• _TASK ITEM_
Print, in exact form, the lines below from the one containing "Blockchain & backend" through the one containing "Setup Github Project and Repo, due: Apr", and omit all others.

• _RECORDS PROVIDED_

━━━━━━━━━━━━━━━━━━━━

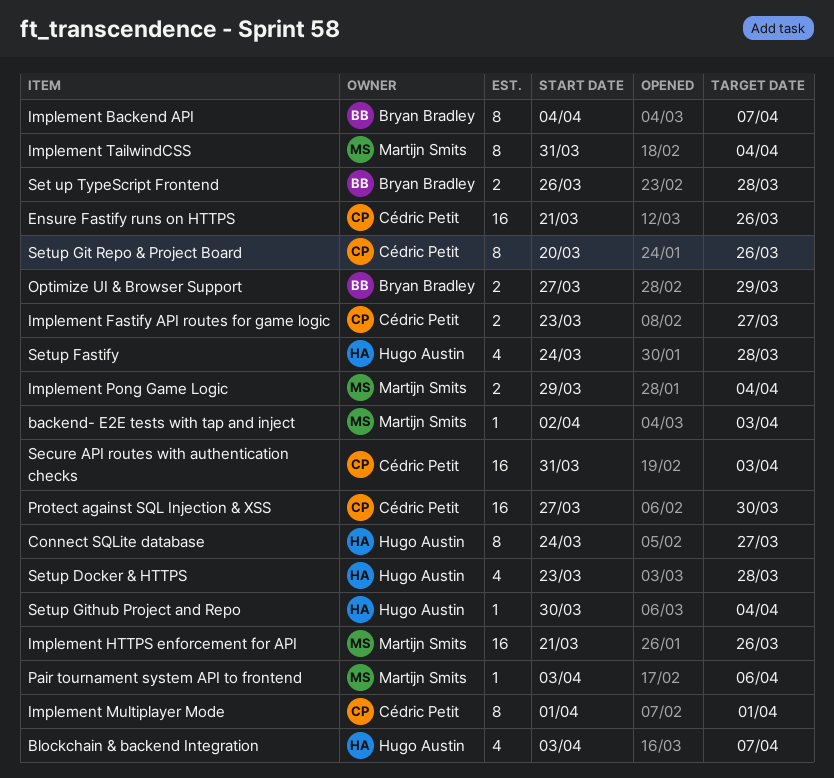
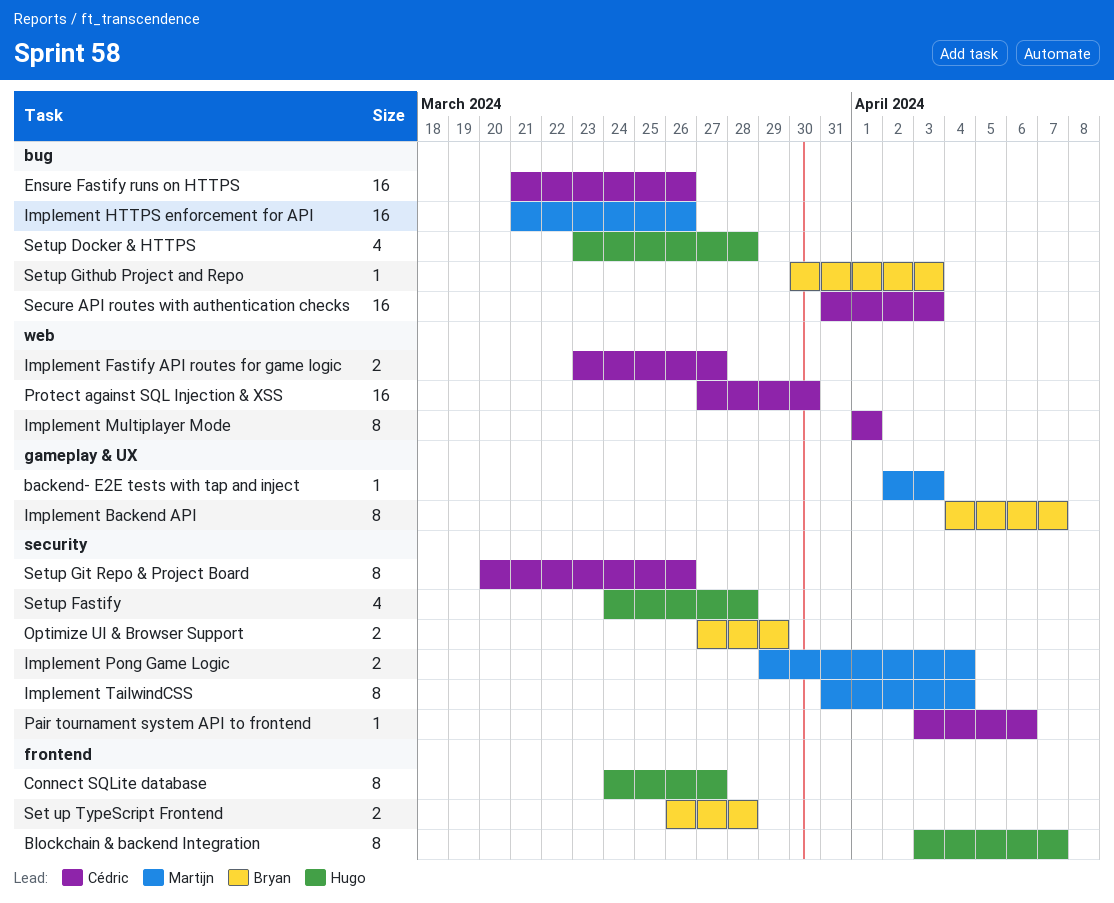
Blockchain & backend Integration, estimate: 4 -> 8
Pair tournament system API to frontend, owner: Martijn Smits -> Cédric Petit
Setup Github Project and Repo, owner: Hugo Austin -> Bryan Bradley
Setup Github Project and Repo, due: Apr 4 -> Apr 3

━━━━━━━━━━━━━━━━━━━━

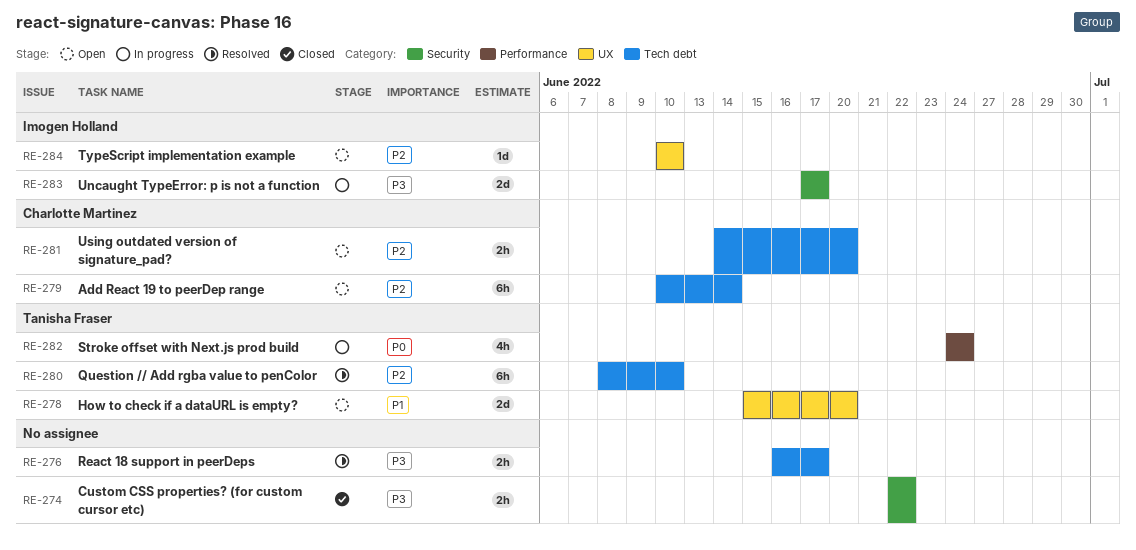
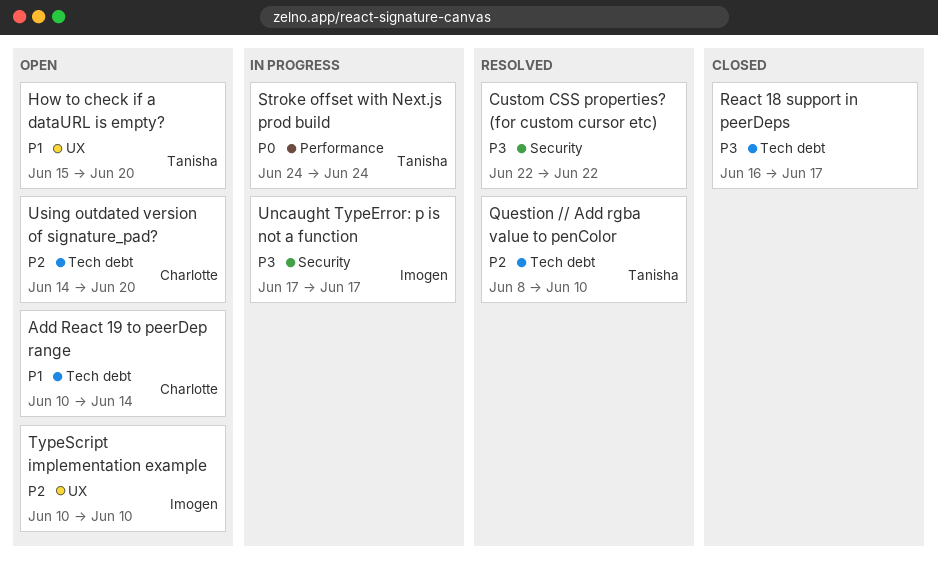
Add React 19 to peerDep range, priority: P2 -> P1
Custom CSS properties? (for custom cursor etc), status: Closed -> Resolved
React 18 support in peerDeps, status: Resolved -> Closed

━━━━━━━━━━━━━━━━━━━━

• _WRITTEN REPLY_
Blockchain & backend Integration, estimate: 4 -> 8
Pair tournament system API to frontend, owner: Martijn Smits -> Cédric Petit
Setup Github Project and Repo, owner: Hugo Austin -> Bryan Bradley
Setup Github Project and Repo, due: Apr 4 -> Apr 3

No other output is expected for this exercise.